Hilmer has no Application to Domestic Priority: Appellant unsuccessfully argued that because under In re Hilmer, 359 F.2d 859 (CCPA 1966)(Rich, J.), the patent-defeating date of a United States patent claiming priority under the Paris Convention is not dated back to the priority date, the same result should apply for priority based upon a provisional application.

(Hilmer is indeed an unfortunate precedent, but the answer to curing the “Hilmer problem” is legislative and not to create yet a still further misinterpretation of statutory law.

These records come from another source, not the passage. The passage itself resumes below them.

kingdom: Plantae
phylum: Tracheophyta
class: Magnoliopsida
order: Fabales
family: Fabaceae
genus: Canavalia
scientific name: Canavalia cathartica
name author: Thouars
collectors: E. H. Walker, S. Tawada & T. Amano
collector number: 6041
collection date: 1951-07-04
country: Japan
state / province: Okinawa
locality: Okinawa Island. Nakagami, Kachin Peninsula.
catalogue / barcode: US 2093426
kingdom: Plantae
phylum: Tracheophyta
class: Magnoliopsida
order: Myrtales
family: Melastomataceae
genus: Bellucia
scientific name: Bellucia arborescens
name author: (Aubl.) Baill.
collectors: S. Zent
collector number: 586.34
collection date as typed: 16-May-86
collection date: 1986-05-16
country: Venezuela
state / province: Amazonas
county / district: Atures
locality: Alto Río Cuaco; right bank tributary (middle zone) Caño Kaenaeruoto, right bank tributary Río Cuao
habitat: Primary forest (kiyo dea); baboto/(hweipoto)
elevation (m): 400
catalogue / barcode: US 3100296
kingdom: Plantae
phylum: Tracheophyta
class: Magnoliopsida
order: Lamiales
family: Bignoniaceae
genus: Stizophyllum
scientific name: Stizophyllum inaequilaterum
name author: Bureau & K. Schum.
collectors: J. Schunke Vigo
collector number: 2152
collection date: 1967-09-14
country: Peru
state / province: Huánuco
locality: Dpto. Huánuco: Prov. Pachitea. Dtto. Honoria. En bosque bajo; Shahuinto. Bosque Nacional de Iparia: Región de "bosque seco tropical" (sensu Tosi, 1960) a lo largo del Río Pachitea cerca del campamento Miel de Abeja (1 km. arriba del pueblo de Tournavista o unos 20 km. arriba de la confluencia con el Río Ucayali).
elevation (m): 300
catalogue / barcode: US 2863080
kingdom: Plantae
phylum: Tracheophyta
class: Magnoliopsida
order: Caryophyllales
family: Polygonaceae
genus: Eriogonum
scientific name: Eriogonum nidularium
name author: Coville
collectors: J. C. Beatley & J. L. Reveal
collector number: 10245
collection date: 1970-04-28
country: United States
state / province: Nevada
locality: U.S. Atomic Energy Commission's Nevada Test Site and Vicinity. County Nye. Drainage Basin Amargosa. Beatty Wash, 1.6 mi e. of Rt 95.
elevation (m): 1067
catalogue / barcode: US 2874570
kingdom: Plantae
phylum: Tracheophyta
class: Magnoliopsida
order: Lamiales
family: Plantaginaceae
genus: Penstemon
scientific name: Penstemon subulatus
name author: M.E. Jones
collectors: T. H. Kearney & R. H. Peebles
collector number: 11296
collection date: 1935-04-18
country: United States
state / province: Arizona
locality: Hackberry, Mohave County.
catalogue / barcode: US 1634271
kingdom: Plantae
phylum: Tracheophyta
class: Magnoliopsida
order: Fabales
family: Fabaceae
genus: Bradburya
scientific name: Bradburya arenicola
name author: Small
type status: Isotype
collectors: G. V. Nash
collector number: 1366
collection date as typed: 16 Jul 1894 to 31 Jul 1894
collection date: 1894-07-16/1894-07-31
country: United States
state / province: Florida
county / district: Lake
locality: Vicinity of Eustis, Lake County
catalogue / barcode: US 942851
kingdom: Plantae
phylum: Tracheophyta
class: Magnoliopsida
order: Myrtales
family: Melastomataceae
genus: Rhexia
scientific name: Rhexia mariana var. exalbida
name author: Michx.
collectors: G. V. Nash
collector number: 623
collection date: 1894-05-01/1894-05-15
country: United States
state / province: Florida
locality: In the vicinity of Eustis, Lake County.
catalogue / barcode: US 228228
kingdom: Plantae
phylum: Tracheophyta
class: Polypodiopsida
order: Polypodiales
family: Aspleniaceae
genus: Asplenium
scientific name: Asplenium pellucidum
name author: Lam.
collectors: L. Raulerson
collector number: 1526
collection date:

The Giacomini case obviously is not an appropriate vehicle to deal with Hilmer.)

There has been considerable commentary concerning Giacomini which this writer had thought was quite properly decided, given the language of the statute and the history of the provisional application:

Unfair to Foreign Applicants: Indeed, it is unfair to give a patent-defeating date based upon a domestic priority application instead of a foreign priority application. The problem is not with the Giacomini decision, but rather the notorious Hilmer decision which has never been properly challenged in the courts.

Unfair to All Applicants: Giacomini is unfair to applicants because the patent-defeating effect retroactive to the provisional filing date creates “secret” prior art for purposes of obviousness, totally against the international patent regime where prior art for obviousness does not include “secret” prior art.

The Unfortunate Solution of S.515 “Manager’s Amendment”: The comprehensive patent reform bill now languishing in the United States Senate would overrule the Hilmer case but provide a “secret” prior art effect for obviousness as of the priority date – a broader prior art effect than exists in the international patent regimes elsewhere in the world. Such disharmony hardly creates the proper framework for international patent cooperation and “patent worksharing”.

The current test case was in fact decided in the same way by an expanded panel of the Board in Ex parte Yamaguchi, 88 USPQ2d 1606 (PTO Bd. App. & Int. 2008)(expanded panel of Fleming, Chief APJ, Hairston, Torczon, Jeffery,. Easthom, APJs)(Jeffery, APJ).